Work instructions
Format the data from the line containing "phylum: Chordata" through the line containing "family: Ericaceae" as a JSON list of strings, one string per line and no blank lines.

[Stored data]

***

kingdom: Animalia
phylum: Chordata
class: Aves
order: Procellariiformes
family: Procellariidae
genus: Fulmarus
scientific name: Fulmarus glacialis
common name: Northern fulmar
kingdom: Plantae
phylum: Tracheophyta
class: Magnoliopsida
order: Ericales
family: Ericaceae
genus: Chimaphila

***

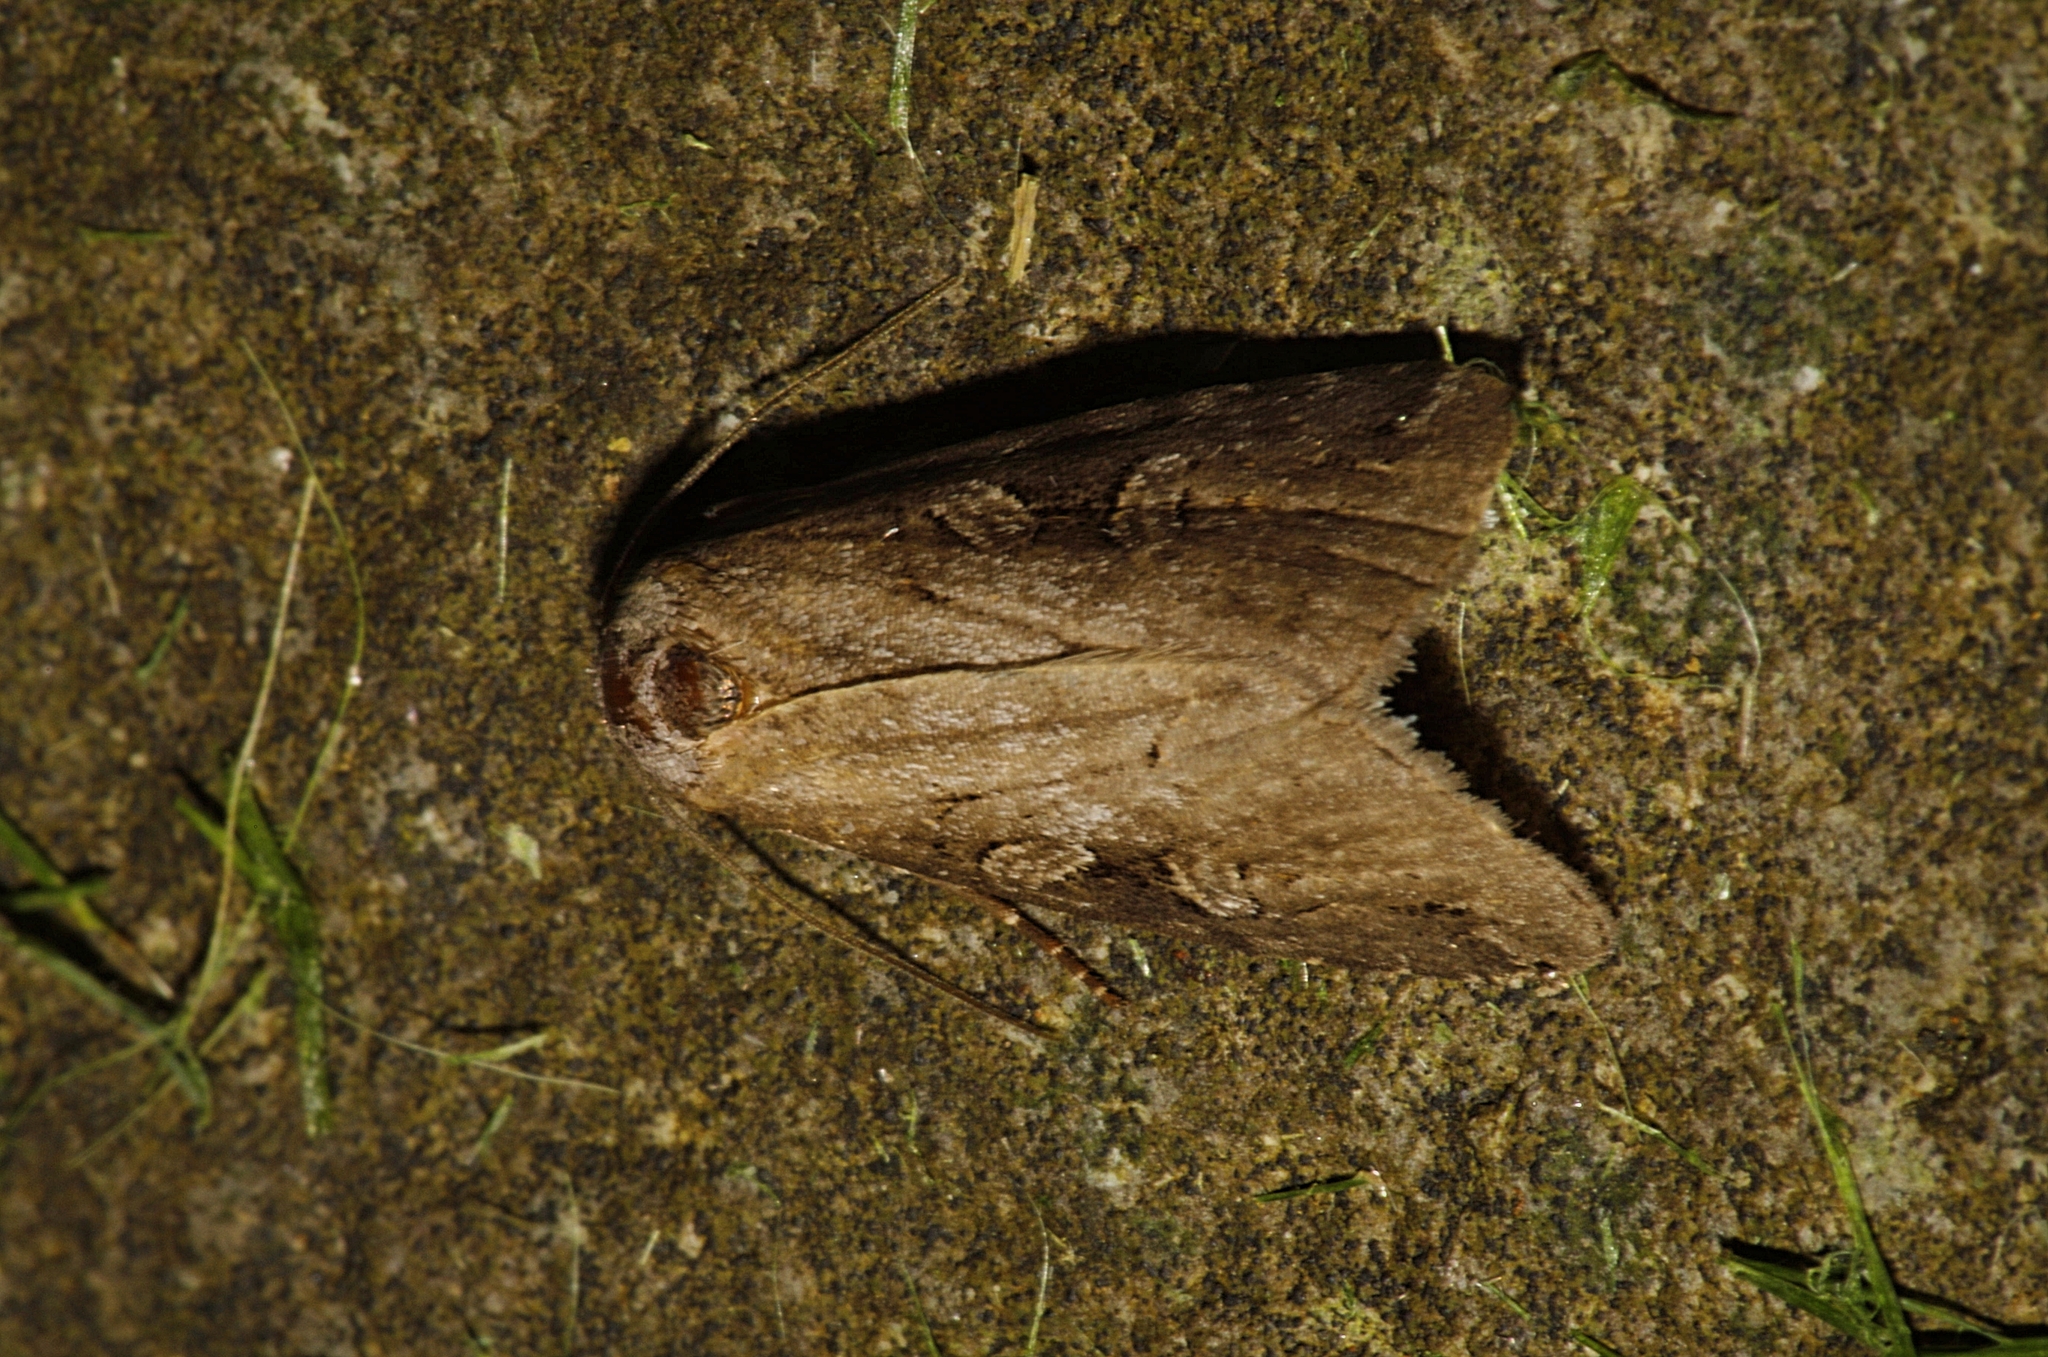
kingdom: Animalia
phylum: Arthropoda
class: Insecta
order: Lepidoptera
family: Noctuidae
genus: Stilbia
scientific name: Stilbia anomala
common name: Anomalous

***

Reply to the exercise
[
  "phylum: Chordata",
  "class: Aves",
  "order: Procellariiformes",
  "family: Procellariidae",
  "genus: Fulmarus",
  "scientific name: Fulmarus glacialis",
  "common name: Northern fulmar",
  "kingdom: Plantae",
  "phylum: Tracheophyta",
  "class: Magnoliopsida",
  "order: Ericales",
  "family: Ericaceae"
]